EXERCISE
Reproduce every line of the listing below word for word, from start to finish.
SOURCE DATA section start
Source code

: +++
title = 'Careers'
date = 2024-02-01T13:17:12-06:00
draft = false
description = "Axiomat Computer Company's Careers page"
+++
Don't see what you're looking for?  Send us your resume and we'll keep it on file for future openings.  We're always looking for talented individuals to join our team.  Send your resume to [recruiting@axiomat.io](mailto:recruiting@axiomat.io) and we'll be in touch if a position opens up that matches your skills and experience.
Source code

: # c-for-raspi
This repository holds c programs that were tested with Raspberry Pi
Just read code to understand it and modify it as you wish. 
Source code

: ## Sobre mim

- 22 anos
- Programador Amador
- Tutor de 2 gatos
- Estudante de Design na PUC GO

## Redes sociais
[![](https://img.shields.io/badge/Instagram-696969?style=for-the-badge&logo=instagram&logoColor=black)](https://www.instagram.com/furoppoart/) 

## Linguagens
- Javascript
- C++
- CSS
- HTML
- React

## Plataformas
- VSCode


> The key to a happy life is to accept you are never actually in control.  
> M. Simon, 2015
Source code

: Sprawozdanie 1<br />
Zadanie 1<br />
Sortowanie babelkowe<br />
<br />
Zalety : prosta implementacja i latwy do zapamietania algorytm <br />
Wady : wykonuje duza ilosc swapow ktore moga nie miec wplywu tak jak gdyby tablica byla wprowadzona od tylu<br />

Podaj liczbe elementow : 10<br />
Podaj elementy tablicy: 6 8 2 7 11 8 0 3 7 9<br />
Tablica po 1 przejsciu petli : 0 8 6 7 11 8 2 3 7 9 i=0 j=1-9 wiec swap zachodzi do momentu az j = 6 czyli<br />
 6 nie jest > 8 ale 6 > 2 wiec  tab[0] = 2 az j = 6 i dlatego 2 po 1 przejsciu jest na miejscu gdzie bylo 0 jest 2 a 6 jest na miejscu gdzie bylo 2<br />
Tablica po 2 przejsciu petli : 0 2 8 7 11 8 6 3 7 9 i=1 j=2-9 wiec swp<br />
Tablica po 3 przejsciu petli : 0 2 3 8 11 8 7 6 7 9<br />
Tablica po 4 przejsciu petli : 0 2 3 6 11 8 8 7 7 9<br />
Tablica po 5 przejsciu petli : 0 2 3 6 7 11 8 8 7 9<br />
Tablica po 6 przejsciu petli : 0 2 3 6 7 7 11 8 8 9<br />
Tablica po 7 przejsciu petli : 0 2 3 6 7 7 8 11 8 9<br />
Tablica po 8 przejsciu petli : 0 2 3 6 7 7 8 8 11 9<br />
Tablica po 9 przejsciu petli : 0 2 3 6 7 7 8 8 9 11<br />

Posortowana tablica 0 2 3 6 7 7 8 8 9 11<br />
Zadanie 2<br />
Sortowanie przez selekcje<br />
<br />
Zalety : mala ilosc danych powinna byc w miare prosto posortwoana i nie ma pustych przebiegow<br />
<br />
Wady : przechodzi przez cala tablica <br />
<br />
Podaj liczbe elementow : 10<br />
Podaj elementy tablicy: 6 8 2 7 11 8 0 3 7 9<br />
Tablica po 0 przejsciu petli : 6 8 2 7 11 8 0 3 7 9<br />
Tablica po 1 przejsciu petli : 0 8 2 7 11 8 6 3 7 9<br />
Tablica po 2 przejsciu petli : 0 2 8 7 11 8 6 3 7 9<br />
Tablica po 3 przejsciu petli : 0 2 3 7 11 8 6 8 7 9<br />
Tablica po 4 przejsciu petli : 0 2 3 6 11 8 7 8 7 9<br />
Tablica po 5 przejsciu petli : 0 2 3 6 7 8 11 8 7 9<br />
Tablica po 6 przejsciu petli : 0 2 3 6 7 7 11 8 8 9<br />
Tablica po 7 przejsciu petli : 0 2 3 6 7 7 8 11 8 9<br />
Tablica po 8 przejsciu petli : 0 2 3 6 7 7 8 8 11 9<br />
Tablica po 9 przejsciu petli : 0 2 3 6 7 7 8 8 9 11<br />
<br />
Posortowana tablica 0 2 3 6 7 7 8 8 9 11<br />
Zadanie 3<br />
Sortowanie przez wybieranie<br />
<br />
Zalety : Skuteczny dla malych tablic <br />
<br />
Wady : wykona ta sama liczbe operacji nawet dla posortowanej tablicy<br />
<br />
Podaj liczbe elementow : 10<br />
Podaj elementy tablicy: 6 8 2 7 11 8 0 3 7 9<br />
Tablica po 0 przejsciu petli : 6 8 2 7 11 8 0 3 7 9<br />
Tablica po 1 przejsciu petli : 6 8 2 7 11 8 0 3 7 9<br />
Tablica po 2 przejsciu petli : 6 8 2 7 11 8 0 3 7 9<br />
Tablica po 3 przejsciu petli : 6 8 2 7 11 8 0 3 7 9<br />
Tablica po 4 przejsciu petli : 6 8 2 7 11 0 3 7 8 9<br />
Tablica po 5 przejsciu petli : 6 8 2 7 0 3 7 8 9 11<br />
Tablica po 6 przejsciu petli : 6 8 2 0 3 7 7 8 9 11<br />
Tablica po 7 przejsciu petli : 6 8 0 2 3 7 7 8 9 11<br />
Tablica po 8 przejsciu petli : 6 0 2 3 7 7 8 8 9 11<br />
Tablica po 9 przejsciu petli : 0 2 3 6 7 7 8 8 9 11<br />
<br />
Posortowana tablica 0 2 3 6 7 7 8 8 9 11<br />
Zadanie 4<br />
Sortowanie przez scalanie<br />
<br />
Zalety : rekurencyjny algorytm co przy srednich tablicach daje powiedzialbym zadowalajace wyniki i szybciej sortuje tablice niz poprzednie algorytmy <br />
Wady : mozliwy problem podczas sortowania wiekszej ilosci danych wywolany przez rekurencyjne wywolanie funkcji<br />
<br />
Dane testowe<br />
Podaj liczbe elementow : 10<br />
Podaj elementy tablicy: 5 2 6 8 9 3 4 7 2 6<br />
SOURCE DATA section end
YOUR SOLUTION
Source code

: +++
title = 'Careers'
date = 2024-02-01T13:17:12-06:00
draft = false
description = "Axiomat Computer Company's Careers page"
+++
Don't see what you're looking for?  Send us your resume and we'll keep it on file for future openings.  We're always looking for talented individuals to join our team.  Send your resume to [recruiting@axiomat.io](mailto:recruiting@axiomat.io) and we'll be in touch if a position opens up that matches your skills and experience.
Source code

: # c-for-raspi
This repository holds c programs that were tested with Raspberry Pi
Just read code to understand it and modify it as you wish. 
Source code

: ## Sobre mim

- 22 anos
- Programador Amador
- Tutor de 2 gatos
- Estudante de Design na PUC GO

## Redes sociais
[![](https://img.shields.io/badge/Instagram-696969?style=for-the-badge&logo=instagram&logoColor=black)](https://www.instagram.com/furoppoart/) 

## Linguagens
- Javascript
- C++
- CSS
- HTML
- React

## Plataformas
- VSCode


> The key to a happy life is to accept you are never actually in control.  
> M. Simon, 2015
Source code

: Sprawozdanie 1<br />
Zadanie 1<br />
Sortowanie babelkowe<br />
<br />
Zalety : prosta implementacja i latwy do zapamietania algorytm <br />
Wady : wykonuje duza ilosc swapow ktore moga nie miec wplywu tak jak gdyby tablica byla wprowadzona od tylu<br />

Podaj liczbe elementow : 10<br />
Podaj elementy tablicy: 6 8 2 7 11 8 0 3 7 9<br />
Tablica po 1 przejsciu petli : 0 8 6 7 11 8 2 3 7 9 i=0 j=1-9 wiec swap zachodzi do momentu az j = 6 czyli<br />
 6 nie jest > 8 ale 6 > 2 wiec  tab[0] = 2 az j = 6 i dlatego 2 po 1 przejsciu jest na miejscu gdzie bylo 0 jest 2 a 6 jest na miejscu gdzie bylo 2<br />
Tablica po 2 przejsciu petli : 0 2 8 7 11 8 6 3 7 9 i=1 j=2-9 wiec swp<br />
Tablica po 3 przejsciu petli : 0 2 3 8 11 8 7 6 7 9<br />
Tablica po 4 przejsciu petli : 0 2 3 6 11 8 8 7 7 9<br />
Tablica po 5 przejsciu petli : 0 2 3 6 7 11 8 8 7 9<br />
Tablica po 6 przejsciu petli : 0 2 3 6 7 7 11 8 8 9<br />
Tablica po 7 przejsciu petli : 0 2 3 6 7 7 8 11 8 9<br />
Tablica po 8 przejsciu petli : 0 2 3 6 7 7 8 8 11 9<br />
Tablica po 9 przejsciu petli : 0 2 3 6 7 7 8 8 9 11<br />

Posortowana tablica 0 2 3 6 7 7 8 8 9 11<br />
Zadanie 2<br />
Sortowanie przez selekcje<br />
<br />
Zalety : mala ilosc danych powinna byc w miare prosto posortwoana i nie ma pustych przebiegow<br />
<br />
Wady : przechodzi przez cala tablica <br />
<br />
Podaj liczbe elementow : 10<br />
Podaj elementy tablicy: 6 8 2 7 11 8 0 3 7 9<br />
Tablica po 0 przejsciu petli : 6 8 2 7 11 8 0 3 7 9<br />
Tablica po 1 przejsciu petli : 0 8 2 7 11 8 6 3 7 9<br />
Tablica po 2 przejsciu petli : 0 2 8 7 11 8 6 3 7 9<br />
Tablica po 3 przejsciu petli : 0 2 3 7 11 8 6 8 7 9<br />
Tablica po 4 przejsciu petli : 0 2 3 6 11 8 7 8 7 9<br />
Tablica po 5 przejsciu petli : 0 2 3 6 7 8 11 8 7 9<br />
Tablica po 6 przejsciu petli : 0 2 3 6 7 7 11 8 8 9<br />
Tablica po 7 przejsciu petli : 0 2 3 6 7 7 8 11 8 9<br />
Tablica po 8 przejsciu petli : 0 2 3 6 7 7 8 8 11 9<br />
Tablica po 9 przejsciu petli : 0 2 3 6 7 7 8 8 9 11<br />
<br />
Posortowana tablica 0 2 3 6 7 7 8 8 9 11<br />
Zadanie 3<br />
Sortowanie przez wybieranie<br />
<br />
Zalety : Skuteczny dla malych tablic <br />
<br />
Wady : wykona ta sama liczbe operacji nawet dla posortowanej tablicy<br />
<br />
Podaj liczbe elementow : 10<br />
Podaj elementy tablicy: 6 8 2 7 11 8 0 3 7 9<br />
Tablica po 0 przejsciu petli : 6 8 2 7 11 8 0 3 7 9<br />
Tablica po 1 przejsciu petli : 6 8 2 7 11 8 0 3 7 9<br />
Tablica po 2 przejsciu petli : 6 8 2 7 11 8 0 3 7 9<br />
Tablica po 3 przejsciu petli : 6 8 2 7 11 8 0 3 7 9<br />
Tablica po 4 przejsciu petli : 6 8 2 7 11 0 3 7 8 9<br />
Tablica po 5 przejsciu petli : 6 8 2 7 0 3 7 8 9 11<br />
Tablica po 6 przejsciu petli : 6 8 2 0 3 7 7 8 9 11<br />
Tablica po 7 przejsciu petli : 6 8 0 2 3 7 7 8 9 11<br />
Tablica po 8 przejsciu petli : 6 0 2 3 7 7 8 8 9 11<br />
Tablica po 9 przejsciu petli : 0 2 3 6 7 7 8 8 9 11<br />
<br />
Posortowana tablica 0 2 3 6 7 7 8 8 9 11<br />
Zadanie 4<br />
Sortowanie przez scalanie<br />
<br />
Zalety : rekurencyjny algorytm co przy srednich tablicach daje powiedzialbym zadowalajace wyniki i szybciej sortuje tablice niz poprzednie algorytmy <br />
Wady : mozliwy problem podczas sortowania wiekszej ilosci danych wywolany przez rekurencyjne wywolanie funkcji<br />
<br />
Dane testowe<br />
Podaj liczbe elementow : 10<br />
Podaj elementy tablicy: 5 2 6 8 9 3 4 7 2 6<br />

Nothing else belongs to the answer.